Ce festival fabriqué de toute pièce à coup de pétrodollars, s'inscrit dans la politique de modernisation menée par le prince MBS visant à redonner une image plus sexy au royaume wahhabite. Il est vrai que cet ambitieux personnage a réussi par ses réformes et ses mégaprojets (tel que Neom) à nous faire oublier le massacre des yéménites ou le découpage à la scie de Khashoggi. Et si venait l'idée à un esprit mal avisé de rappeler ces « quelques » mauvais souvenirs, alors bye bye les fonds. D'après un témoignage recueilli sur Facebook (voir ici) tous les professionnels du cinéma bénéficiaires de fonds saoudiens seraient contraints contractuellement de bien fermer leurs gueules*.
Gaza sur le tapis rouge
Comme souvent dans nos régimes autoritaires, le cinéma c'est surtout maquiller le réel et mettre sous le tapis (rouge) tout ce qui dénote. Mais en ce moment particulier de l'histoire, où nous assistons depuis deux mois au génocide de Gaza perpétré par l'Etat israélien, le tapis rouge absorbe très mal le sang qui coule. N'oublions pas chers amis, que le régime saoudien était sur le point de normaliser avec Israël, et malgré les milliers de morts, il continue à ménager la chèvre et le chou. Car les caprices du prince et ses méga-joujoux dépendent toujours de l'oncle Sam et de son allié israélien. On imagine combien MBS doit maudire la cause palestinienne et son retour au cœur de la géopolitique mondiale au moment où commençait sa campagne promotionnelle de Neom et de son blingbling hôtel Siranna (voir ici).

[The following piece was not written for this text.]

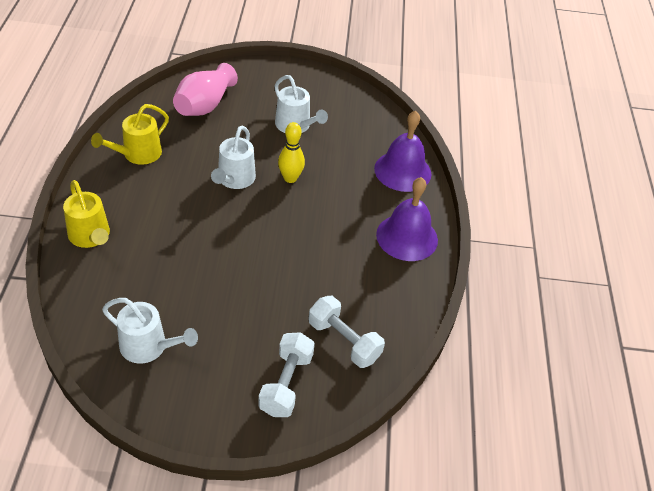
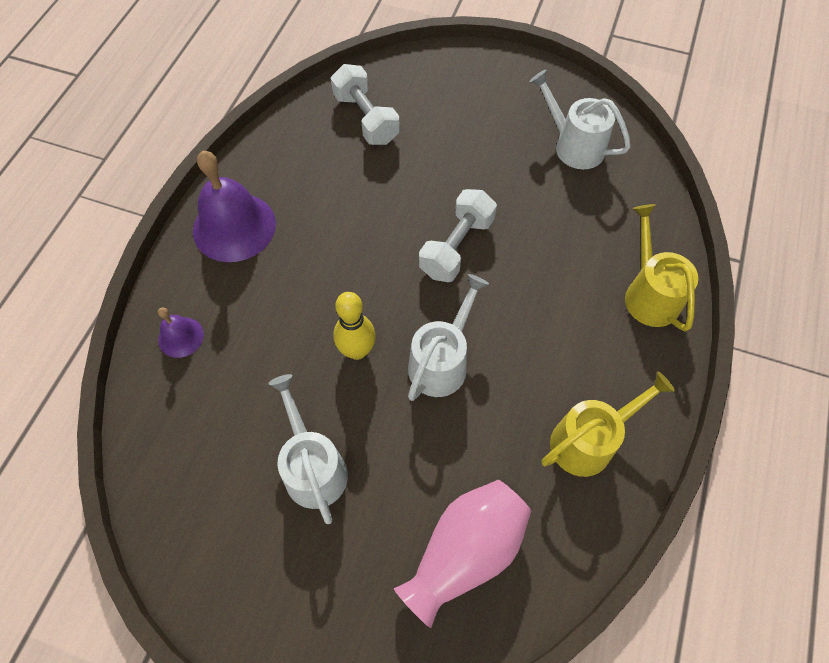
camera: 160 degrees left, 15 degrees up
(286, 384) = (438, 90): white dumbbell -> white dumbbell (456, 247)
(402, 171) = (181, 337): purple bell -> purple bell, size x0.50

Les participants au festival auraient été sommés de ne pas afficher leur soutien à la Palestine. La même consigne a été donnée au festival de Cinéma de Marrakech (voir ici). Le Maroc étant aussi une monarchie qui normalise avec l'Etat sioniste.
La question qui revient sur le tapis concerne ces artistes qui participent à ces campagnes de blanchiment. Mais que foutent donc ces artistes ? Comme le rappelle amèrement le cinéaste tunisien Ismaël réagissant à l'extrait du contrat cité ci-dessus:
"[...]les scénaristes, réalisateur.rices, acteur.rices, etc., qui choisissent de fermer leur gueule, ils et elles le font en leurs âmes et consciences, pas parce qu'ils ou elles sont obligé.es contractuellement de le faire : ce qui à mon sens est encore plus grave. Ne croyons donc pas que tous les "cinéastes arabes" se taisent parce qu'ils ont signé un contrat. Ils se taisent parce qu'ils et elles sont tout simplement lâches, courtisans et collabos (avec ou sans contrat)"
à méditer...
* Il s'agit d'un paragraphe extrait des clauses contractuelles signées par les "rights holders" qui touchent les fonds du Red Sea Festival. Cet extrait a été publié sur FB par Josephine Hilalia le 05 Décembre 2023.